**Goal of the exercise:**
Update everything from the start of the listing down to the line containing "Monroe County - (305)647-2598", replacing "master plant" with "main facility" and keeping every other word the same.

**Information supplied:**

....................

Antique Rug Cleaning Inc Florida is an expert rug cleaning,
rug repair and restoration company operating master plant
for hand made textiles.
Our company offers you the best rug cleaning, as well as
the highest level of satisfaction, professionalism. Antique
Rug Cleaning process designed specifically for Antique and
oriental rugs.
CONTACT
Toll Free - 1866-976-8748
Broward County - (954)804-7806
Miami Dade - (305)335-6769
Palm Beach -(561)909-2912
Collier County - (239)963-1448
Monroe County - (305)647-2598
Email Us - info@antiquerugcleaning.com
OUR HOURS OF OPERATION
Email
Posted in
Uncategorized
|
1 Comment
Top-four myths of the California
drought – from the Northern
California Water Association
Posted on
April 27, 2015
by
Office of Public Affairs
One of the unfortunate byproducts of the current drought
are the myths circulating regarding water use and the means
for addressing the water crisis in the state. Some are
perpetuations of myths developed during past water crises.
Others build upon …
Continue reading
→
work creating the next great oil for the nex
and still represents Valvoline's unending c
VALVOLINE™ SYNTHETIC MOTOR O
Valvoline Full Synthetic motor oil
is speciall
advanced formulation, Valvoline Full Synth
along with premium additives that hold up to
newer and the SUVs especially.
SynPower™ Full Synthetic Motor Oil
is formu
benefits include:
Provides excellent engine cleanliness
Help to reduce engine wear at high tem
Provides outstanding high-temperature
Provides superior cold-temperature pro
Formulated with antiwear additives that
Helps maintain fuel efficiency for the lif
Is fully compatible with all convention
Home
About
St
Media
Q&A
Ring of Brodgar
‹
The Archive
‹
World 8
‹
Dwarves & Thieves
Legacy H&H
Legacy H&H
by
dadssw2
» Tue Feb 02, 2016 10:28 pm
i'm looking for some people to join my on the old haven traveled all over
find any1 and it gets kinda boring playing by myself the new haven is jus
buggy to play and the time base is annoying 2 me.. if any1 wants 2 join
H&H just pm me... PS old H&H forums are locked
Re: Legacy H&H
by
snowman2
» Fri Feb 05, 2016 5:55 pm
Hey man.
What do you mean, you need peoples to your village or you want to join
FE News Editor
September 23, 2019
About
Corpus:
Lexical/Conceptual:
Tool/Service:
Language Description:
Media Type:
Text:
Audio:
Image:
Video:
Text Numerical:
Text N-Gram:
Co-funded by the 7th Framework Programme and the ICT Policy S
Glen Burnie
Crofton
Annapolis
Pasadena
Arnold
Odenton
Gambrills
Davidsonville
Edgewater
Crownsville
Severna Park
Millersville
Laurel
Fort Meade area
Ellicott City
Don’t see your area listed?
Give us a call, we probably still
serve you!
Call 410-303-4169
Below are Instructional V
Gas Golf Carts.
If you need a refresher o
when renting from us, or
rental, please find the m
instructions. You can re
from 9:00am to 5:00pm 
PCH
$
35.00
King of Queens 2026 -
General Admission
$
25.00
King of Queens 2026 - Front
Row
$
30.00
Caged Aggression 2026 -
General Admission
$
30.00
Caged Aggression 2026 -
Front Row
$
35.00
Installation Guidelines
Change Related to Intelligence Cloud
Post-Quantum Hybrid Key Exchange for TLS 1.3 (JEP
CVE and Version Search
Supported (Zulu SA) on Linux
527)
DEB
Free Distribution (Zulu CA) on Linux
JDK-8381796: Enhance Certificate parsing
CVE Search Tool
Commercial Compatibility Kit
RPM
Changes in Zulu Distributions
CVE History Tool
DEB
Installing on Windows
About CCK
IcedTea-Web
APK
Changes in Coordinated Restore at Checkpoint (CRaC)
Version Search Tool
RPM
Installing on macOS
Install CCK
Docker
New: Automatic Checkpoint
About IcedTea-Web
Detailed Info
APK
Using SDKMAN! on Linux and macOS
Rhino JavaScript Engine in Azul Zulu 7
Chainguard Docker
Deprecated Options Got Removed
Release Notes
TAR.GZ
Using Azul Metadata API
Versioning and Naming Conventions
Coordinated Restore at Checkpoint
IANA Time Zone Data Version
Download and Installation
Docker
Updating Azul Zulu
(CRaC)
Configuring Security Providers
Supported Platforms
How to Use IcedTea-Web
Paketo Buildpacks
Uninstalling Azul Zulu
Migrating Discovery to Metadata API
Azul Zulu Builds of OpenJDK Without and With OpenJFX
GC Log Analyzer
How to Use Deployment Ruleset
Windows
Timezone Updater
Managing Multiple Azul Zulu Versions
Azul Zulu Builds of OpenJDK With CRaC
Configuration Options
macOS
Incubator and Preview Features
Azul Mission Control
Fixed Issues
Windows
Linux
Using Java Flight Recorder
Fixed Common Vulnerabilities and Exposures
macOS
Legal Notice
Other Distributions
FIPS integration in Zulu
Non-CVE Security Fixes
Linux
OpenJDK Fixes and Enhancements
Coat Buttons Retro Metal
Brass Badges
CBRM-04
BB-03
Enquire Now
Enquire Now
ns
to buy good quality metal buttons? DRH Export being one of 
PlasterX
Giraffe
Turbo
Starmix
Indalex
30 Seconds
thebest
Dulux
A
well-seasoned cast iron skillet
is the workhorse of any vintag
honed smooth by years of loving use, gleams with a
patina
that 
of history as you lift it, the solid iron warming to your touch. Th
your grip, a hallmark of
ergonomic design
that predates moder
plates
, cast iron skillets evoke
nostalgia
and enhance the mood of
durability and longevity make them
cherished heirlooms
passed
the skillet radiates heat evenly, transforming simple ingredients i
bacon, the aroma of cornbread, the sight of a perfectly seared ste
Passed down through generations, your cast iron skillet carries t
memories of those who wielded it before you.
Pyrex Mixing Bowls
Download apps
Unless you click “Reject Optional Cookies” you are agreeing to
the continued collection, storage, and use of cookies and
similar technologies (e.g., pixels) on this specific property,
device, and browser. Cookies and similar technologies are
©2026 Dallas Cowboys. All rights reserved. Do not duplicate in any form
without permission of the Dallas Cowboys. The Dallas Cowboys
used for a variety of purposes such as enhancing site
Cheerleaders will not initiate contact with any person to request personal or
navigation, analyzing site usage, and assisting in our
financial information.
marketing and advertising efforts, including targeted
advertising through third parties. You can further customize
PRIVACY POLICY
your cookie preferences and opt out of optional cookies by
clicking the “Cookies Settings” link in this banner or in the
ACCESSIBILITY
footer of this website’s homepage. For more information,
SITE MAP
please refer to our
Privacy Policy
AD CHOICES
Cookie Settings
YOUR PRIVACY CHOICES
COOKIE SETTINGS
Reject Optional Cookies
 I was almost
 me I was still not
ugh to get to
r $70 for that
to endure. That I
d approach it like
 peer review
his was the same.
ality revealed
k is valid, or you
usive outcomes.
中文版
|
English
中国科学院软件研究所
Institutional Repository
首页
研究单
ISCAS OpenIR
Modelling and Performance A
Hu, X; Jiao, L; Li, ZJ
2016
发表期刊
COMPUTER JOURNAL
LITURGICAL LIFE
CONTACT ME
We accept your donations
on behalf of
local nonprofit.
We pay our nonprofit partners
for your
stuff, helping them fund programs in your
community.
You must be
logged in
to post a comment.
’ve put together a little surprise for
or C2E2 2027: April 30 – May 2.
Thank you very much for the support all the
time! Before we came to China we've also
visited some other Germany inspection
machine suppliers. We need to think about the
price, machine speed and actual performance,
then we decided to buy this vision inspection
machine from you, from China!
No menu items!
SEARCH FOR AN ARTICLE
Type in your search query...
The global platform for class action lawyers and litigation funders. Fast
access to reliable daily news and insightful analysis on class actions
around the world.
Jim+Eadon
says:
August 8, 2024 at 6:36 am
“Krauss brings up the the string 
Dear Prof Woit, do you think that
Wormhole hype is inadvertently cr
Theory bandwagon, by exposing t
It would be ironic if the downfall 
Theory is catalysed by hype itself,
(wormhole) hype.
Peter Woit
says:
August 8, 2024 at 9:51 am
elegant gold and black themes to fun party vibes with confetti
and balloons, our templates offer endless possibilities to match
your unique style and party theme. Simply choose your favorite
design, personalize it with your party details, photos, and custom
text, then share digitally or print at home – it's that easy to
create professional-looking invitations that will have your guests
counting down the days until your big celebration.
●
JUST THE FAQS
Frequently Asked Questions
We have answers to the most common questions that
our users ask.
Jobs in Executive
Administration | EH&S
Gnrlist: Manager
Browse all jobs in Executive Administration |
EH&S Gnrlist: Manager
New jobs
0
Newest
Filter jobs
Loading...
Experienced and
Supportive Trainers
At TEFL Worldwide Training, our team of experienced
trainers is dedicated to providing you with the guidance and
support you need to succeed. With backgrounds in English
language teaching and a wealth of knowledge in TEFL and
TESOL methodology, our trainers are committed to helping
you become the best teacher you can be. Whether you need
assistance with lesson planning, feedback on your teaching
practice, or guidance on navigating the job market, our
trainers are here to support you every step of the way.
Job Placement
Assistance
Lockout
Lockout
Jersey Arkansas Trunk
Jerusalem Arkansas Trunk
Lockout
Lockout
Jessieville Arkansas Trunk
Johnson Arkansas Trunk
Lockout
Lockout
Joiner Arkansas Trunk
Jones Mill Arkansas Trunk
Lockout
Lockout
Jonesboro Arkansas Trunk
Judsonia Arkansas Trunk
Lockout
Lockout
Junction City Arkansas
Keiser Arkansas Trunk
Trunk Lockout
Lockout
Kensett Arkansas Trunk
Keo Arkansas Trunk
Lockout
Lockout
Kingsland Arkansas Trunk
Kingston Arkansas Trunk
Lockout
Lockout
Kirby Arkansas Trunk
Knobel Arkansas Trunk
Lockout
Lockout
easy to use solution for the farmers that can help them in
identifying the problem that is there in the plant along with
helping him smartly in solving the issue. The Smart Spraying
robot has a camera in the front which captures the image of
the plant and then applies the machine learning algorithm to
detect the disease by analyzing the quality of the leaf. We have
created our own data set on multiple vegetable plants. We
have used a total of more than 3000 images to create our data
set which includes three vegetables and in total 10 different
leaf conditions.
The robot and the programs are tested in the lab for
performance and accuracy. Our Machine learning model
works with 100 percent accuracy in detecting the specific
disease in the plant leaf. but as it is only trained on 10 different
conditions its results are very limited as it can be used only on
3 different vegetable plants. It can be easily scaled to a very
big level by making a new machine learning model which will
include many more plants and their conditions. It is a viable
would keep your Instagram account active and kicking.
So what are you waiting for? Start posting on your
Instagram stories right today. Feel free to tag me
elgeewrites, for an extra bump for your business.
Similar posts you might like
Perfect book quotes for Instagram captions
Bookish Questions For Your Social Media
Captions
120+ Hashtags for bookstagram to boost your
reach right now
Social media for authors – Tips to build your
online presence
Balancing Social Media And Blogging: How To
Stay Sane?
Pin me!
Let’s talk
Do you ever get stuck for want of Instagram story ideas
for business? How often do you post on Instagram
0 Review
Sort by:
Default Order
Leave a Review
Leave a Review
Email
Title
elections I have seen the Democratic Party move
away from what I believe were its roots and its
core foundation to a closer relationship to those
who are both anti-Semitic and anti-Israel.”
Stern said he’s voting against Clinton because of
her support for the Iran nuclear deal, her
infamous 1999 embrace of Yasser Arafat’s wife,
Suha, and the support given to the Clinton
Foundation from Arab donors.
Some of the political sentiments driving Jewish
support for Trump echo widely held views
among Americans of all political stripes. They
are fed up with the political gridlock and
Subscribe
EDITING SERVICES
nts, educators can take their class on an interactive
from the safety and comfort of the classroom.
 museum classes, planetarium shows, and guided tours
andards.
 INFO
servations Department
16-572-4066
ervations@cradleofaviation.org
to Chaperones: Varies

....................

**Response below:**
Antique Rug Cleaning Inc Florida is an expert rug cleaning,
rug repair and restoration company operating main facility
for hand made textiles.
Our company offers you the best rug cleaning, as well as
the highest level of satisfaction, professionalism. Antique
Rug Cleaning process designed specifically for Antique and
oriental rugs.
CONTACT
Toll Free - 1866-976-8748
Broward County - (954)804-7806
Miami Dade - (305)335-6769
Palm Beach -(561)909-2912
Collier County - (239)963-1448
Monroe County - (305)647-2598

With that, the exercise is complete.